> Source document:

Can Someone Explain ACTS to Me?

I’ve seen many posts wherein people wish to pbem using “ACTS”? Presumably, they are referring to this website, or is it something else?
I don’t see anything at the above-linked site that could be used as a dice rolling mechanism, although I’m not a member.
Could someone explain exactly how this dice rolling mechanism works?

Yes, that is the site. You have to register in order to use the dice-rolling. There are a number of “modules” for games–mostly the common card-driven wargame titles. Most game modules have features for handling what cards are in the deck, sometimes automatically adding new ones when required, removing cards played when required, tracking certain game status values, etc. It’s run on Visual Basic and for anything other than very basic modules I think it requires coordinating with the site owner/administrator to design something new.

> Recorded data:

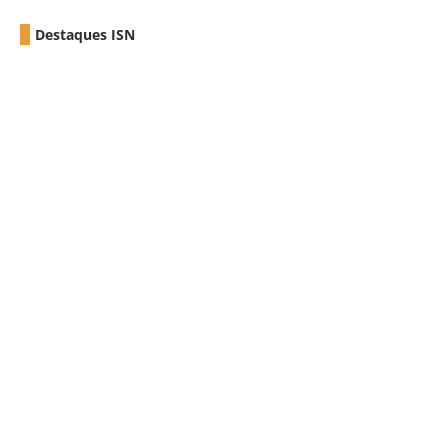
Destaques ISN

> Problems to solve:
(1) Answer these questions using the ACTS discussion:
(a) What does the person asking about ACTS say they are not?
(b) What must a user do in order to use the dice-rolling?
(c) What is the site run on?
(2) Go on with the ACTS discussion, starting after its last sentence.
The lines have nothing to do with the ACTS discussion.

> Outputs for the tasks:
(1)
(a) A member of the site.
(b) Register.
(c) Visual Basic.

(2)
The appeal is largely in the running game log (including all dice rolls and their results) that is generated for all game participants to review. ACTS aficionados are very keen on the “no takebacks” security of the dice rolling–i.e., when trying to play games in PBEM fashion exclusively using VASSAL, there’s no safeguard against an unscrupulous player just abandoning a logfile he’s making if some dice rolls don’t go his way and starting over repeatedly until he gets the desired result.

Thanks for the information, Joel. That website is a complete mystery unless a person registers, which I now have. I’m not sure I like the fact that the dice roller apparently retains people’s email addresses for anyone to see, but that’s not a big issue for me.

Are you familiar with this dice server and why players wouldn’t use it instead of ACTS? It doesn’t look like a person has to register to use it. I only ask because ACTS seems to be only dice server ever mentioned around here.

The draw of using ACTS is a hybrid of the card-tracking and dice rolling. It maintains your hand of cards and provides card playing/discarding so that VASSAL (or Cyberboard) ends up getting used only for the game map and movement of units themselves. If people were in the market for dice rolls only, I don’t think ACTS would be the top choice. But cards, dice rolls. the logging, and email notifications combine to form its niche.

I’ve long been mystified that it has such widespread appeal for what little it provides, but I’m in an extremely small minority on that.

Okay, thanks.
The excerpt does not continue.